The men in the cockpit were quiet, still, but with every glance at the radar detector's flashing red light Chandler grew more agitated. “You mean you just put the nose down and fly into the fucking
ocean?”

“You keep your gear retracted,” Golding answered, “and settle down right over the top of a wave—down the backside into the trough. It's a crapshoot. If you hit the uphill side of one of them forty-foot North Atlantic swells you might as well fly into the wall of the Grand Canyon.”

“They're callin' this the Iceland Triangle,” Gator said, “ 'cause the Russians know just where—”

“Shut up!” Golding ordered, followed quickly by, “Acknowledged, Niner One. Navaho Six Five Seven Two Seven breaking low. Good luck. Out.” Chandler suddenly felt light on his feet as the plane's nose dropped and he grabbed onto the bulkhead, the background noise in the aircraft rising with the increasing speed.
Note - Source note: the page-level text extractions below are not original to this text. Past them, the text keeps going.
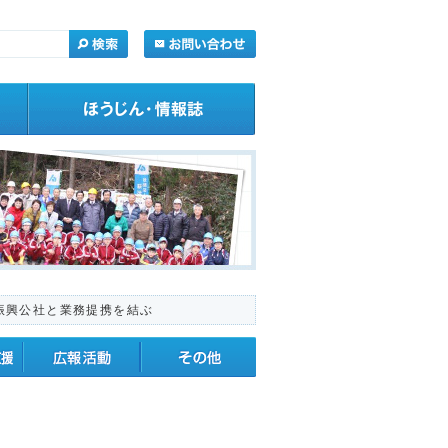
振興公社と業務提携を結ぶ
・応援
広報活動
その他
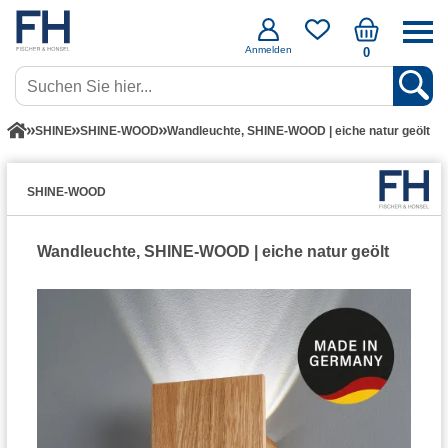
Anmelden
0
SHINE
SHINE-WOOD
Wandleuchte, SHINE-WOOD | eiche natur geölt
SHINE-WOOD
Wandleuchte, SHINE-WOOD | eiche natur geölt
“Gator, we got bandits—small contact—bearing two niner one, angels one point five at seventy-two miles,” Golding said, his voice an even monotone. Gator scrambled to jot down the information. “They got the heaters on, nine hun'erd and fifty knots. We're bustin' formation; we drew the deck. I'm takin' her to five hundred, maybe lower—you give me a course.”

Chandler watched in the strangely calm cockpit as Gator's pencil flew in straight lines on the map to connect dots he had just
drawn. As the whine of the descent increased in pitch, Gator held up an odd-shaped clear plastic card like a ruler. He made marks and punched numbers on a keypad built into his instrument console. “Second point?” he asked while his pencil still flew.

Golding said, “Last was bearing two eight niner at seventy.”

Gator repeated his marks and calculations and sat back saying, “Come left to zero one seven.”

“Say again?” Golding said.

“Zero one seven!” Gator snapped, and Golding began his bank left. Chandler felt the weight on his legs and his ears pop.

“Uh, Gator,” Frazier said. “Zero one seven is, like, north, right at Iceland.”

Gator, with his maps spread out in front of him, tossed his plastic ruler down and snapped, “North! No shit—really?” He huffed and stretched his neck. “It's the fastest way outa the interception envelope,
if
they hold course a minute or two more on afterburner.”

Golding reached forward and tapped a button on the dash, which illuminated to say
SEAT BELTS
. He picked up the microphone. “Flight attendants prepare for ditching,” he said in a low voice, obviously intentionally mumbling so the passengers might not hear what he said, and panic.
Little good that'll do,
Chandler thought as he stared down at the gray ocean, white spray whipped off the caps of swells and sliding by at the ever lower belly of the Delta jet.

“Five hundred,” the copilot announced, but Golding kept going down.